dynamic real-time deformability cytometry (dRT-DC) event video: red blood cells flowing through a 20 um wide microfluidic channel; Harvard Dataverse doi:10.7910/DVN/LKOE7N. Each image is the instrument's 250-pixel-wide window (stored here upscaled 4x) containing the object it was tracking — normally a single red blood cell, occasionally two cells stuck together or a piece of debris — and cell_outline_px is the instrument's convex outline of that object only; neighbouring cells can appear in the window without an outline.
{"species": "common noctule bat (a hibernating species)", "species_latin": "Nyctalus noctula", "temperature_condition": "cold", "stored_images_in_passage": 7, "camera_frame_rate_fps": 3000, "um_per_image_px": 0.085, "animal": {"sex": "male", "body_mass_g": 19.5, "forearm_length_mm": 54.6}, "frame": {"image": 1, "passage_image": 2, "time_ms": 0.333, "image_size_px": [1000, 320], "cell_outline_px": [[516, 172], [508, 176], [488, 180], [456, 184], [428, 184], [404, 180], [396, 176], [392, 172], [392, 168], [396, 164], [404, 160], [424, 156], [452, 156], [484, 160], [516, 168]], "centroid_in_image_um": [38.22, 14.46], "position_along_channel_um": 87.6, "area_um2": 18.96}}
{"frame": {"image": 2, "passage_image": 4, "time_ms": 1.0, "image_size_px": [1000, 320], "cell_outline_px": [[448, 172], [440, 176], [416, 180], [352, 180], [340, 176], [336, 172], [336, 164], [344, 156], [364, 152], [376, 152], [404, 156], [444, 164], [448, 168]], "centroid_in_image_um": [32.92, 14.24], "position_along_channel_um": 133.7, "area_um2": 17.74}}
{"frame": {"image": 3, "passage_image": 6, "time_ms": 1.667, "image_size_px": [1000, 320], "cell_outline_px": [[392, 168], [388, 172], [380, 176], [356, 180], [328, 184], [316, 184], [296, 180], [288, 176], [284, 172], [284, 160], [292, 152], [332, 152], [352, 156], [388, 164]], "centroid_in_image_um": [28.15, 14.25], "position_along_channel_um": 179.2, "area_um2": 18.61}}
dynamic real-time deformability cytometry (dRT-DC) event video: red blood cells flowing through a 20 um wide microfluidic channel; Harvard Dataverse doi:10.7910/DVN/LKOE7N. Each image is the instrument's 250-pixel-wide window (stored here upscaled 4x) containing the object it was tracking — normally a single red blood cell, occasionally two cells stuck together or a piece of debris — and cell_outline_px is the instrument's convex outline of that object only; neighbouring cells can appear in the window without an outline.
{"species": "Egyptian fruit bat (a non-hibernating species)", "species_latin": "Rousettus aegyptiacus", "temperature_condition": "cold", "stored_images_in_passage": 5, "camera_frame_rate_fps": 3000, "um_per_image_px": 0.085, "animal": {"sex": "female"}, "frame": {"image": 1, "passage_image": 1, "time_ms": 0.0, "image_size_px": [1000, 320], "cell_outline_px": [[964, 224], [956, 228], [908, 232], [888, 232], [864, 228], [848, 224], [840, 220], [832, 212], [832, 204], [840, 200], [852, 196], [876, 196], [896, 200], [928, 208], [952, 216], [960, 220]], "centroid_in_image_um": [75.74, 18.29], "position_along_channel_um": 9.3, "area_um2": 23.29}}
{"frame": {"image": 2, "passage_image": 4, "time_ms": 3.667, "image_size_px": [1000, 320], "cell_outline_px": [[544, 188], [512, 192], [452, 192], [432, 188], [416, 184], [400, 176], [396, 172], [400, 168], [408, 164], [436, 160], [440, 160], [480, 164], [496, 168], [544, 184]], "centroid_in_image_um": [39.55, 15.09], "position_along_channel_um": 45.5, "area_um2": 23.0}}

——————

_Directive_. Write the material out again word for word.

_The reply_.
dynamic real-time deformability cytometry (dRT-DC) event video: red blood cells flowing through a 20 um wide microfluidic channel; Harvard Dataverse doi:10.7910/DVN/LKOE7N. Each image is the instrument's 250-pixel-wide window (stored here upscaled 4x) containing the object it was tracking — normally a single red blood cell, occasionally two cells stuck together or a piece of debris — and cell_outline_px is the instrument's convex outline of that object only; neighbouring cells can appear in the window without an outline.
{"species": "common noctule bat (a hibernating species)", "species_latin": "Nyctalus noctula", "temperature_condition": "cold", "stored_images_in_passage": 7, "camera_frame_rate_fps": 3000, "um_per_image_px": 0.085, "animal": {"sex": "male", "body_mass_g": 19.5, "forearm_length_mm": 54.6}, "frame": {"image": 1, "passage_image": 2, "time_ms": 0.333, "image_size_px": [1000, 320], "cell_outline_px": [[516, 172], [508, 176], [488, 180], [456, 184], [428, 184], [404, 180], [396, 176], [392, 172], [392, 168], [396, 164], [404, 160], [424, 156], [452, 156], [484, 160], [516, 168]], "centroid_in_image_um": [38.22, 14.46], "position_along_channel_um": 87.6, "area_um2": 18.96}}
{"frame": {"image": 2, "passage_image": 4, "time_ms": 1.0, "image_size_px": [1000, 320], "cell_outline_px": [[448, 172], [440, 176], [416, 180], [352, 180], [340, 176], [336, 172], [336, 164], [344, 156], [364, 152], [376, 152], [404, 156], [444, 164], [448, 168]], "centroid_in_image_um": [32.92, 14.24], "position_along_channel_um": 133.7, "area_um2": 17.74}}
{"frame": {"image": 3, "passage_image": 6, "time_ms": 1.667, "image_size_px": [1000, 320], "cell_outline_px": [[392, 168], [388, 172], [380, 176], [356, 180], [328, 184], [316, 184], [296, 180], [288, 176], [284, 172], [284, 160], [292, 152], [332, 152], [352, 156], [388, 164]], "centroid_in_image_um": [28.15, 14.25], "position_along_channel_um": 179.2, "area_um2": 18.61}}
dynamic real-time deformability cytometry (dRT-DC) event video: red blood cells flowing through a 20 um wide microfluidic channel; Harvard Dataverse doi:10.7910/DVN/LKOE7N. Each image is the instrument's 250-pixel-wide window (stored here upscaled 4x) containing the object it was tracking — normally a single red blood cell, occasionally two cells stuck together or a piece of debris — and cell_outline_px is the instrument's convex outline of that object only; neighbouring cells can appear in the window without an outline.
{"species": "Egyptian fruit bat (a non-hibernating species)", "species_latin": "Rousettus aegyptiacus", "temperature_condition": "cold", "stored_images_in_passage": 5, "camera_frame_rate_fps": 3000, "um_per_image_px": 0.085, "animal": {"sex": "female"}, "frame": {"image": 1, "passage_image": 1, "time_ms": 0.0, "image_size_px": [1000, 320], "cell_outline_px": [[964, 224], [956, 228], [908, 232], [888, 232], [864, 228], [848, 224], [840, 220], [832, 212], [832, 204], [840, 200], [852, 196], [876, 196], [896, 200], [928, 208], [952, 216], [960, 220]], "centroid_in_image_um": [75.74, 18.29], "position_along_channel_um": 9.3, "area_um2": 23.29}}
{"frame": {"image": 2, "passage_image": 4, "time_ms": 3.667, "image_size_px": [1000, 320], "cell_outline_px": [[544, 188], [512, 192], [452, 192], [432, 188], [416, 184], [400, 176], [396, 172], [400, 168], [408, 164], [436, 160], [440, 160], [480, 164], [496, 168], [544, 184]], "centroid_in_image_um": [39.55, 15.09], "position_along_channel_um": 45.5, "area_um2": 23.0}}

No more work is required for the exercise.